[Saved data entries]
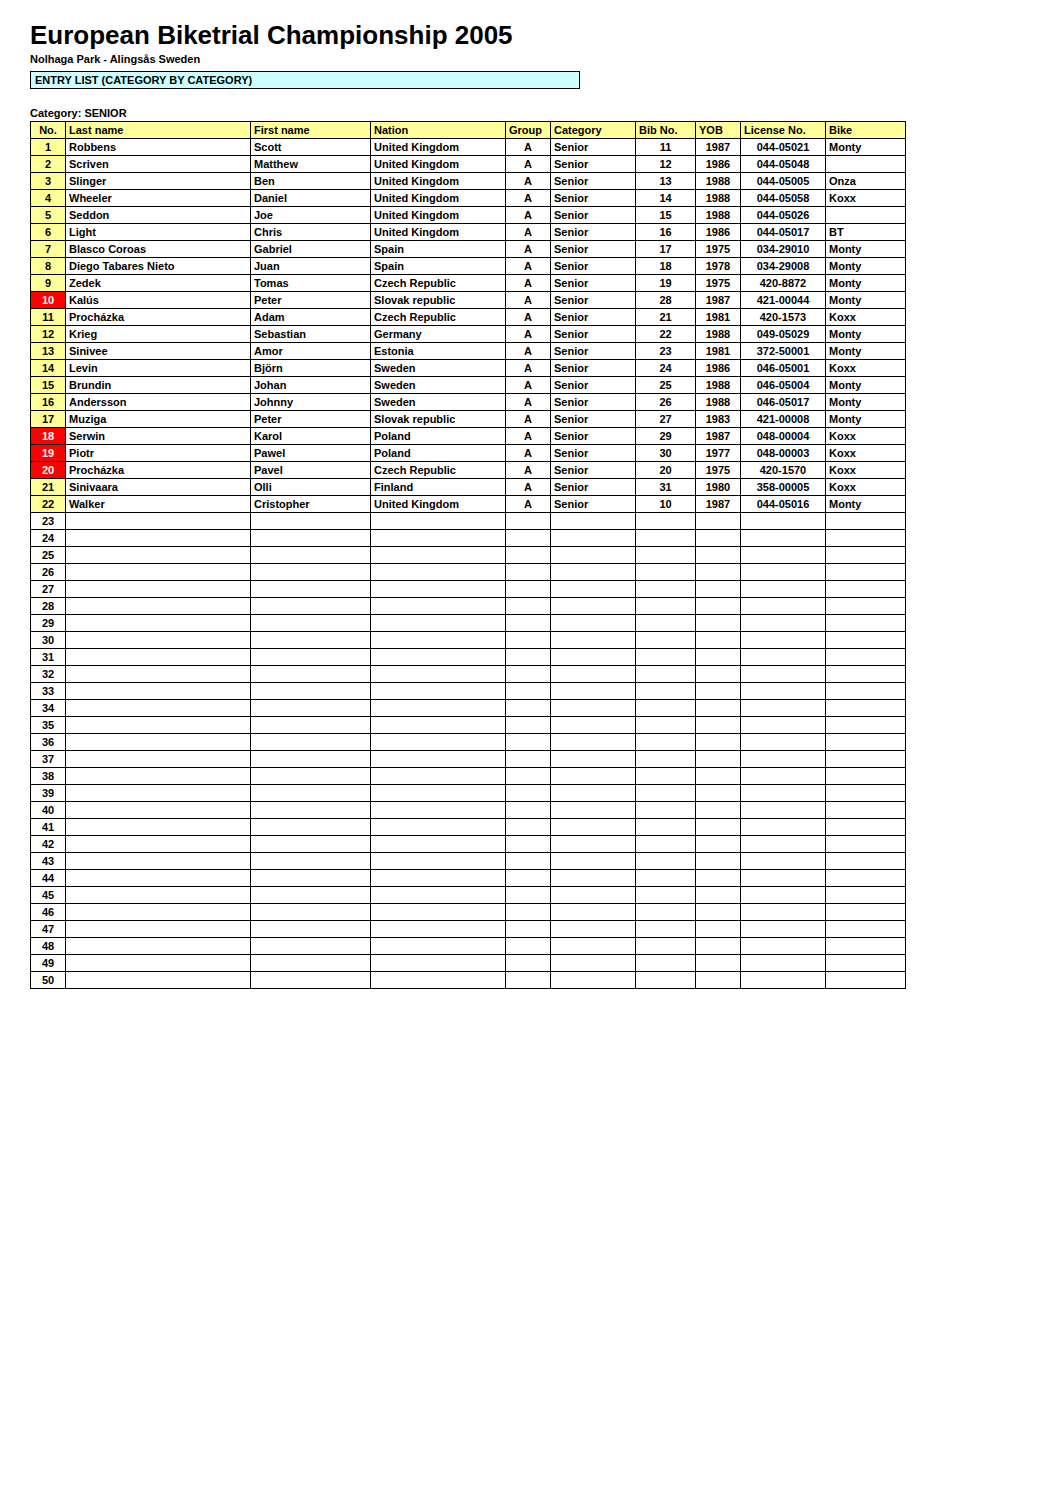European Biketrial Championship 2005
Nolhaga Park - Alingsås Sweden
ENTRY LIST (CATEGORY BY CATEGORY)
Category: SENIOR
| No. | Last name | First name | Nation | Group | Category | Bib No. | YOB | License No. | Bike |
| --- | --- | --- | --- | --- | --- | --- | --- | --- | --- |
| 1 | Robbens | Scott | United Kingdom | A | Senior | 11 | 1987 | 044-05021 | Monty |
| 2 | Scriven | Matthew | United Kingdom | A | Senior | 12 | 1986 | 044-05048 | |
| 3 | Slinger | Ben | United Kingdom | A | Senior | 13 | 1988 | 044-05005 | Onza |
| 4 | Wheeler | Daniel | United Kingdom | A | Senior | 14 | 1988 | 044-05058 | Koxx |
| 5 | Seddon | Joe | United Kingdom | A | Senior | 15 | 1988 | 044-05026 | |
| 6 | Light | Chris | United Kingdom | A | Senior | 16 | 1986 | 044-05017 | BT |
| 7 | Blasco Coroas | Gabriel | Spain | A | Senior | 17 | 1975 | 034-29010 | Monty |
| 8 | Diego Tabares Nieto | Juan | Spain | A | Senior | 18 | 1978 | 034-29008 | Monty |
| 9 | Zedek | Tomas | Czech Republic | A | Senior | 19 | 1975 | 420-8872 | Monty |
| 10 | Kalús | Peter | Slovak republic | A | Senior | 28 | 1987 | 421-00044 | Monty |
| 11 | Procházka | Adam | Czech Republic | A | Senior | 21 | 1981 | 420-1573 | Koxx |
| 12 | Krieg | Sebastian | Germany | A | Senior | 22 | 1988 | 049-05029 | Monty |
| 13 | Sinivee | Amor | Estonia | A | Senior | 23 | 1981 | 372-50001 | Monty |
| 14 | Levin | Björn | Sweden | A | Senior | 24 | 1986 | 046-05001 | Koxx |
| 15 | Brundin | Johan | Sweden | A | Senior | 25 | 1988 | 046-05004 | Monty |
| 16 | Andersson | Johnny | Sweden | A | Senior | 26 | 1988 | 046-05017 | Monty |
| 17 | Muziga | Peter | Slovak republic | A | Senior | 27 | 1983 | 421-00008 | Monty |
| 18 | Serwin | Karol | Poland | A | Senior | 29 | 1987 | 048-00004 | Koxx |
| 19 | Piotr | Pawel | Poland | A | Senior | 30 | 1977 | 048-00003 | Koxx |
| 20 | Procházka | Pavel | Czech Republic | A | Senior | 20 | 1975 | 420-1570 | Koxx |
| 21 | Sinivaara | Olli | Finland | A | Senior | 31 | 1980 | 358-00005 | Koxx |
| 22 | Walker | Cristopher | United Kingdom | A | Senior | 10 | 1987 | 044-05016 | Monty |
| 23 | | | | | | | | | |
| 24 | | | | | | | | | |
| 25 | | | | | | | | | |
| 26 | | | | | | | | | |
| 27 | | | | | | | | | |
| 28 | | | | | | | | | |
| 29 | | | | | | | | | |
| 30 | | | | | | | | | |
| 31 | | | | | | | | | |
| 32 | | | | | | | | | |
| 33 | | | | | | | | | |
| 34 | | | | | | | | | |
| 35 | | | | | | | | | |
| 36 | | | | | | | | | |
| 37 | | | | | | | | | |
| 38 | | | | | | | | | |
| 39 | | | | | | | | | |
| 40 | | | | | | | | | |
| 41 | | | | | | | | | |
| 42 | | | | | | | | | |
| 43 | | | | | | | | | |
| 44 | | | | | | | | | |
| 45 | | | | | | | | | |
| 46 | | | | | | | | | |
| 47 | | | | | | | | | |
| 48 | | | | | | | | | |
| 49 | | | | | | | | | |
| 50 | | | | | | | | | |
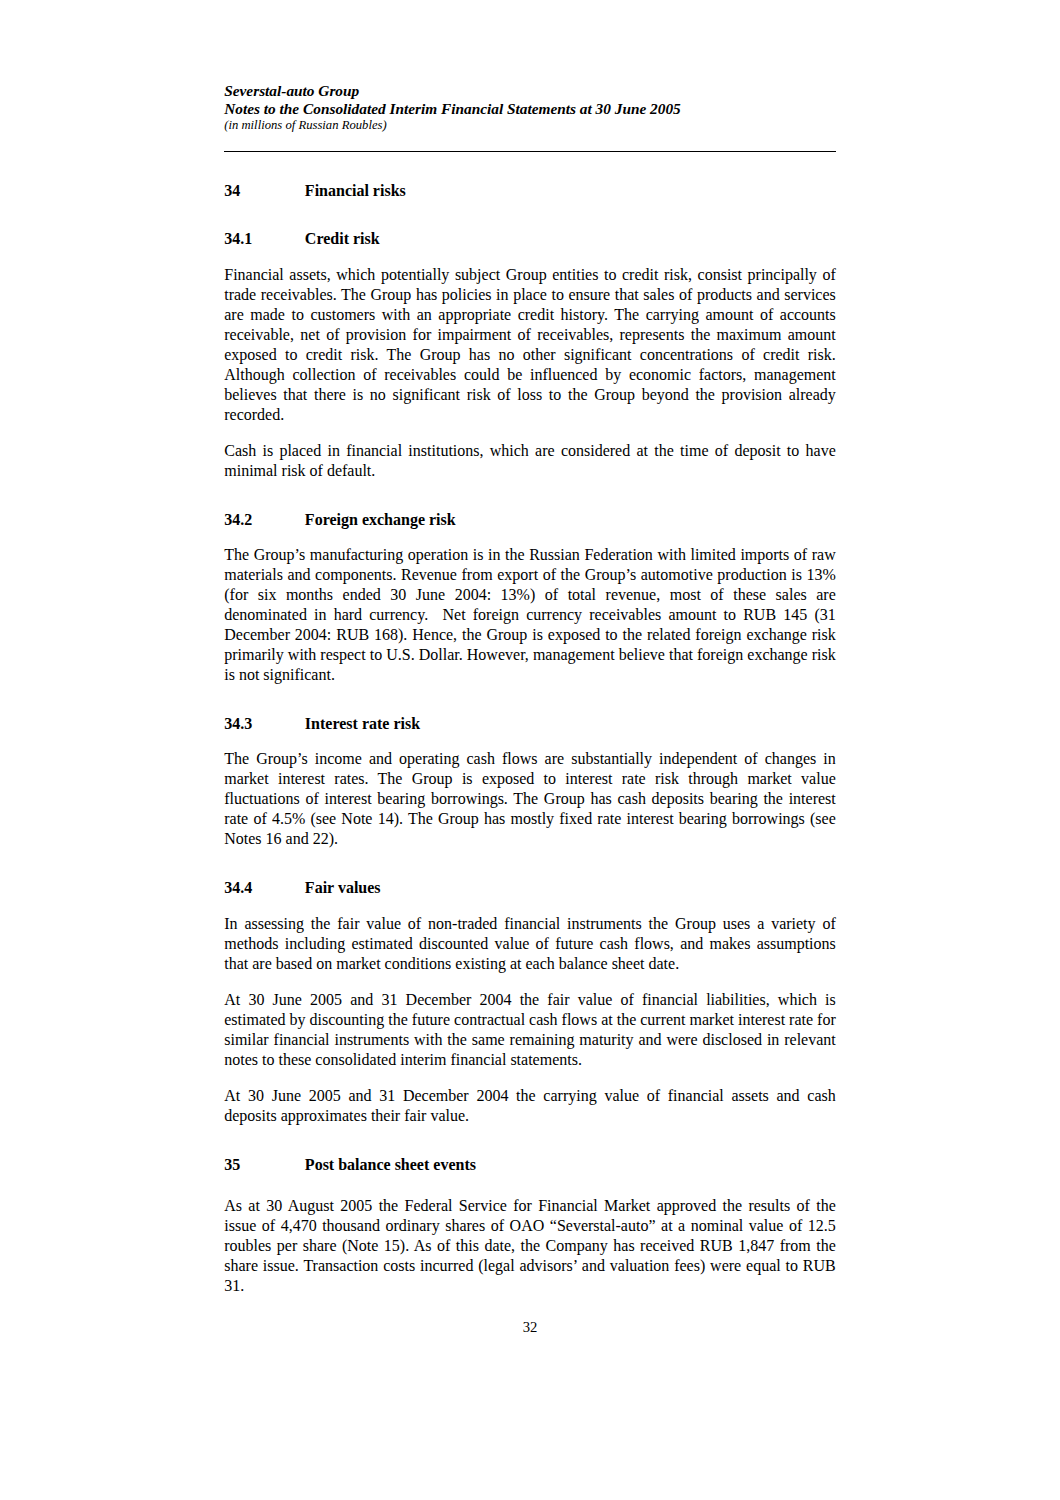Severstal-auto Group
Notes to the Consolidated Interim Financial Statements at 30 June 2005
(in millions of Russian Roubles)
34 Financial risks
34.1 Credit risk
Financial assets, which potentially subject Group entities to credit risk, consist principally of trade receivables. The Group has policies in place to ensure that sales of products and services are made to customers with an appropriate credit history. The carrying amount of accounts receivable, net of provision for impairment of receivables, represents the maximum amount exposed to credit risk. The Group has no other significant concentrations of credit risk. Although collection of receivables could be influenced by economic factors, management believes that there is no significant risk of loss to the Group beyond the provision already recorded.
Cash is placed in financial institutions, which are considered at the time of deposit to have minimal risk of default.
34.2 Foreign exchange risk
The Group’s manufacturing operation is in the Russian Federation with limited imports of raw materials and components. Revenue from export of the Group’s automotive production is 13% (for six months ended 30 June 2004: 13%) of total revenue, most of these sales are denominated in hard currency. Net foreign currency receivables amount to RUB 145 (31 December 2004: RUB 168). Hence, the Group is exposed to the related foreign exchange risk primarily with respect to U.S. Dollar. However, management believe that foreign exchange risk is not significant.
34.3 Interest rate risk
The Group’s income and operating cash flows are substantially independent of changes in market interest rates. The Group is exposed to interest rate risk through market value fluctuations of interest bearing borrowings. The Group has cash deposits bearing the interest rate of 4.5% (see Note 14). The Group has mostly fixed rate interest bearing borrowings (see Notes 16 and 22).
34.4 Fair values
In assessing the fair value of non-traded financial instruments the Group uses a variety of methods including estimated discounted value of future cash flows, and makes assumptions that are based on market conditions existing at each balance sheet date.
At 30 June 2005 and 31 December 2004 the fair value of financial liabilities, which is estimated by discounting the future contractual cash flows at the current market interest rate for similar financial instruments with the same remaining maturity and were disclosed in relevant notes to these consolidated interim financial statements.
At 30 June 2005 and 31 December 2004 the carrying value of financial assets and cash deposits approximates their fair value.
35 Post balance sheet events
As at 30 August 2005 the Federal Service for Financial Market approved the results of the issue of 4,470 thousand ordinary shares of OAO “Severstal-auto” at a nominal value of 12.5 roubles per share (Note 15). As of this date, the Company has received RUB 1,847 from the share issue. Transaction costs incurred (legal advisors’ and valuation fees) were equal to RUB 31.
32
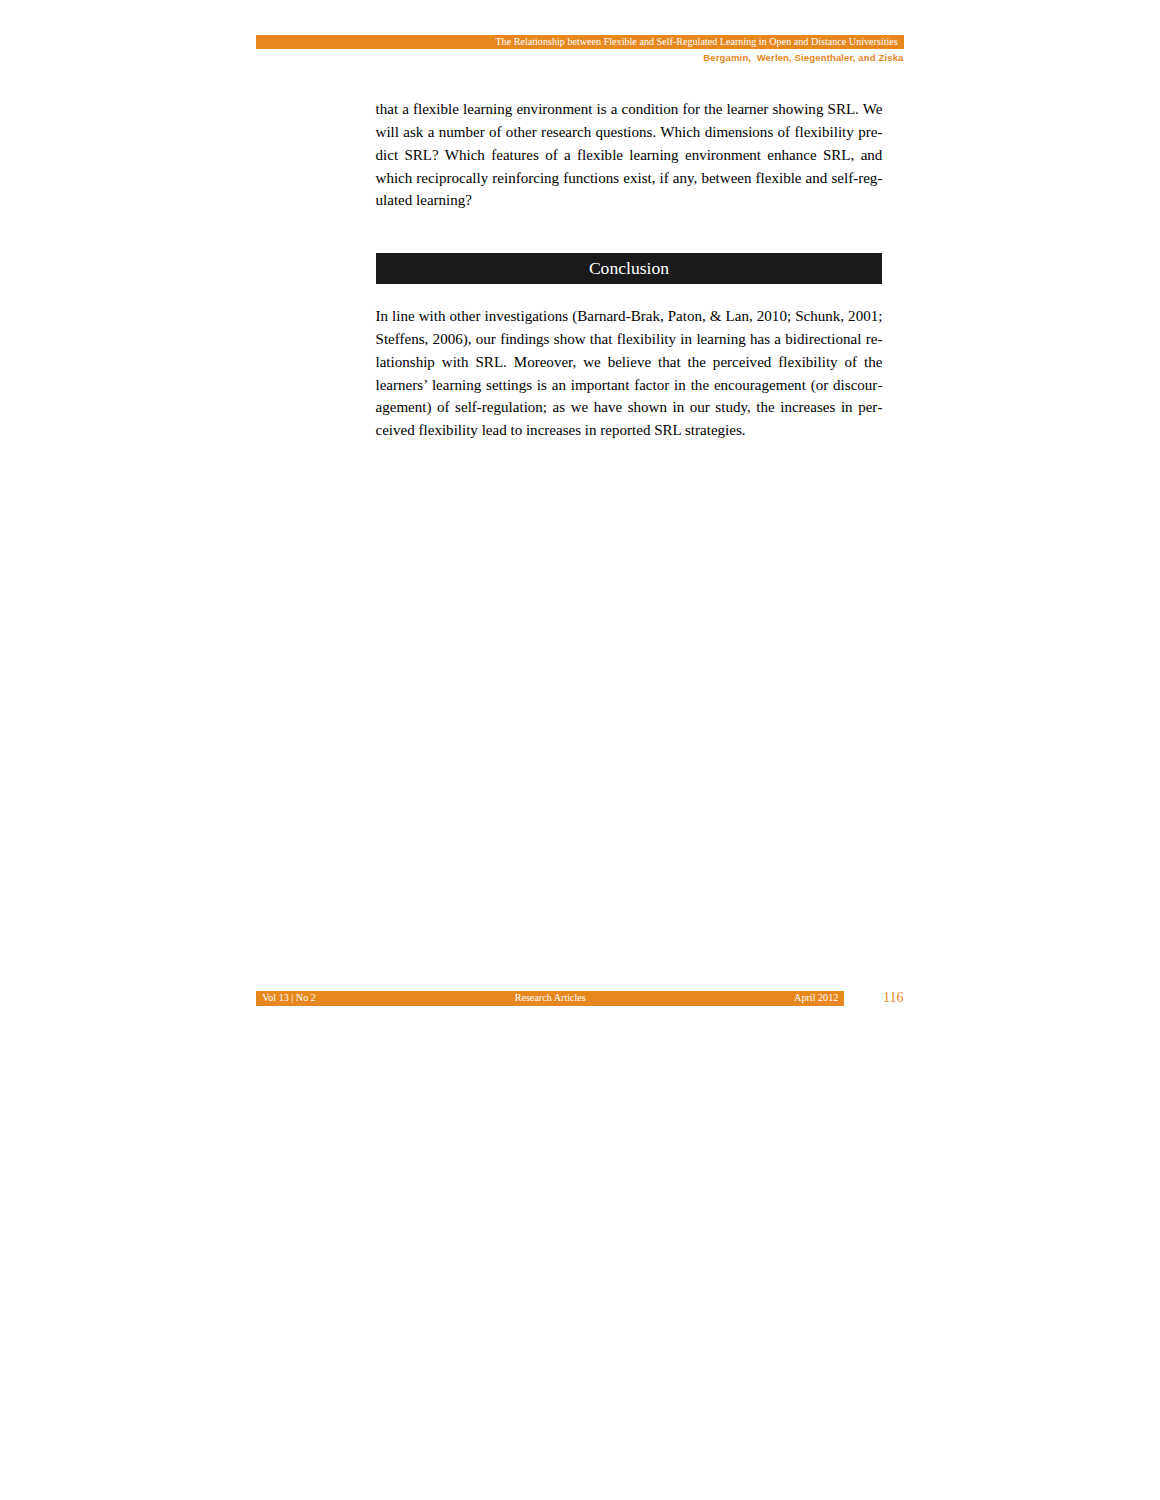The Relationship between Flexible and Self-Regulated Learning in Open and Distance Universities
Bergamin, Werlen, Siegenthaler, and Ziska
that a flexible learning environment is a condition for the learner showing SRL. We will ask a number of other research questions. Which dimensions of flexibility predict SRL? Which features of a flexible learning environment enhance SRL, and which reciprocally reinforcing functions exist, if any, between flexible and self-regulated learning?
Conclusion
In line with other investigations (Barnard-Brak, Paton, & Lan, 2010; Schunk, 2001; Steffens, 2006), our findings show that flexibility in learning has a bidirectional relationship with SRL. Moreover, we believe that the perceived flexibility of the learners’ learning settings is an important factor in the encouragement (or discouragement) of self-regulation; as we have shown in our study, the increases in perceived flexibility lead to increases in reported SRL strategies.
Vol 13 | No 2 Research Articles April 2012
116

- _Problem requirements_
A faithful copy of all the entries is required, pictures excluded.

- _Result of this task_
European Biketrial Championship 2005
Nolhaga Park - Alingsås Sweden
ENTRY LIST (CATEGORY BY CATEGORY)
Category: SENIOR
| No. | Last name | First name | Nation | Group | Category | Bib No. | YOB | License No. | Bike |
| --- | --- | --- | --- | --- | --- | --- | --- | --- | --- |
| 1 | Robbens | Scott | United Kingdom | A | Senior | 11 | 1987 | 044-05021 | Monty |
| 2 | Scriven | Matthew | United Kingdom | A | Senior | 12 | 1986 | 044-05048 | |
| 3 | Slinger | Ben | United Kingdom | A | Senior | 13 | 1988 | 044-05005 | Onza |
| 4 | Wheeler | Daniel | United Kingdom | A | Senior | 14 | 1988 | 044-05058 | Koxx |
| 5 | Seddon | Joe | United Kingdom | A | Senior | 15 | 1988 | 044-05026 | |
| 6 | Light | Chris | United Kingdom | A | Senior | 16 | 1986 | 044-05017 | BT |
| 7 | Blasco Coroas | Gabriel | Spain | A | Senior | 17 | 1975 | 034-29010 | Monty |
| 8 | Diego Tabares Nieto | Juan | Spain | A | Senior | 18 | 1978 | 034-29008 | Monty |
| 9 | Zedek | Tomas | Czech Republic | A | Senior | 19 | 1975 | 420-8872 | Monty |
| 10 | Kalús | Peter | Slovak republic | A | Senior | 28 | 1987 | 421-00044 | Monty |
| 11 | Procházka | Adam | Czech Republic | A | Senior | 21 | 1981 | 420-1573 | Koxx |
| 12 | Krieg | Sebastian | Germany | A | Senior | 22 | 1988 | 049-05029 | Monty |
| 13 | Sinivee | Amor | Estonia | A | Senior | 23 | 1981 | 372-50001 | Monty |
| 14 | Levin | Björn | Sweden | A | Senior | 24 | 1986 | 046-05001 | Koxx |
| 15 | Brundin | Johan | Sweden | A | Senior | 25 | 1988 | 046-05004 | Monty |
| 16 | Andersson | Johnny | Sweden | A | Senior | 26 | 1988 | 046-05017 | Monty |
| 17 | Muziga | Peter | Slovak republic | A | Senior | 27 | 1983 | 421-00008 | Monty |
| 18 | Serwin | Karol | Poland | A | Senior | 29 | 1987 | 048-00004 | Koxx |
| 19 | Piotr | Pawel | Poland | A | Senior | 30 | 1977 | 048-00003 | Koxx |
| 20 | Procházka | Pavel | Czech Republic | A | Senior | 20 | 1975 | 420-1570 | Koxx |
| 21 | Sinivaara | Olli | Finland | A | Senior | 31 | 1980 | 358-00005 | Koxx |
| 22 | Walker | Cristopher | United Kingdom | A | Senior | 10 | 1987 | 044-05016 | Monty |
| 23 | | | | | | | | | |
| 24 | | | | | | | | | |
| 25 | | | | | | | | | |
| 26 | | | | | | | | | |
| 27 | | | | | | | | | |
| 28 | | | | | | | | | |
| 29 | | | | | | | | | |
| 30 | | | | | | | | | |
| 31 | | | | | | | | | |
| 32 | | | | | | | | | |
| 33 | | | | | | | | | |
| 34 | | | | | | | | | |
| 35 | | | | | | | | | |
| 36 | | | | | | | | | |
| 37 | | | | | | | | | |
| 38 | | | | | | | | | |
| 39 | | | | | | | | | |
| 40 | | | | | | | | | |
| 41 | | | | | | | | | |
| 42 | | | | | | | | | |
| 43 | | | | | | | | | |
| 44 | | | | | | | | | |
| 45 | | | | | | | | | |
| 46 | | | | | | | | | |
| 47 | | | | | | | | | |
| 48 | | | | | | | | | |
| 49 | | | | | | | | | |
| 50 | | | | | | | | | |
Severstal-auto Group
Notes to the Consolidated Interim Financial Statements at 30 June 2005
(in millions of Russian Roubles)
34 Financial risks
34.1 Credit risk
Financial assets, which potentially subject Group entities to credit risk, consist principally of trade receivables. The Group has policies in place to ensure that sales of products and services are made to customers with an appropriate credit history. The carrying amount of accounts receivable, net of provision for impairment of receivables, represents the maximum amount exposed to credit risk. The Group has no other significant concentrations of credit risk. Although collection of receivables could be influenced by economic factors, management believes that there is no significant risk of loss to the Group beyond the provision already recorded.
Cash is placed in financial institutions, which are considered at the time of deposit to have minimal risk of default.
34.2 Foreign exchange risk
The Group’s manufacturing operation is in the Russian Federation with limited imports of raw materials and components. Revenue from export of the Group’s automotive production is 13% (for six months ended 30 June 2004: 13%) of total revenue, most of these sales are denominated in hard currency. Net foreign currency receivables amount to RUB 145 (31 December 2004: RUB 168). Hence, the Group is exposed to the related foreign exchange risk primarily with respect to U.S. Dollar. However, management believe that foreign exchange risk is not significant.
34.3 Interest rate risk
The Group’s income and operating cash flows are substantially independent of changes in market interest rates. The Group is exposed to interest rate risk through market value fluctuations of interest bearing borrowings. The Group has cash deposits bearing the interest rate of 4.5% (see Note 14). The Group has mostly fixed rate interest bearing borrowings (see Notes 16 and 22).
34.4 Fair values
In assessing the fair value of non-traded financial instruments the Group uses a variety of methods including estimated discounted value of future cash flows, and makes assumptions that are based on market conditions existing at each balance sheet date.
At 30 June 2005 and 31 December 2004 the fair value of financial liabilities, which is estimated by discounting the future contractual cash flows at the current market interest rate for similar financial instruments with the same remaining maturity and were disclosed in relevant notes to these consolidated interim financial statements.
At 30 June 2005 and 31 December 2004 the carrying value of financial assets and cash deposits approximates their fair value.
35 Post balance sheet events
As at 30 August 2005 the Federal Service for Financial Market approved the results of the issue of 4,470 thousand ordinary shares of OAO “Severstal-auto” at a nominal value of 12.5 roubles per share (Note 15). As of this date, the Company has received RUB 1,847 from the share issue. Transaction costs incurred (legal advisors’ and valuation fees) were equal to RUB 31.
32
The Relationship between Flexible and Self-Regulated Learning in Open and Distance Universities
Bergamin, Werlen, Siegenthaler, and Ziska
that a flexible learning environment is a condition for the learner showing SRL. We will ask a number of other research questions. Which dimensions of flexibility predict SRL? Which features of a flexible learning environment enhance SRL, and which reciprocally reinforcing functions exist, if any, between flexible and self-regulated learning?
Conclusion
In line with other investigations (Barnard-Brak, Paton, & Lan, 2010; Schunk, 2001; Steffens, 2006), our findings show that flexibility in learning has a bidirectional relationship with SRL. Moreover, we believe that the perceived flexibility of the learners’ learning settings is an important factor in the encouragement (or discouragement) of self-regulation; as we have shown in our study, the increases in perceived flexibility lead to increases in reported SRL strategies.
Vol 13 | No 2 Research Articles April 2012
116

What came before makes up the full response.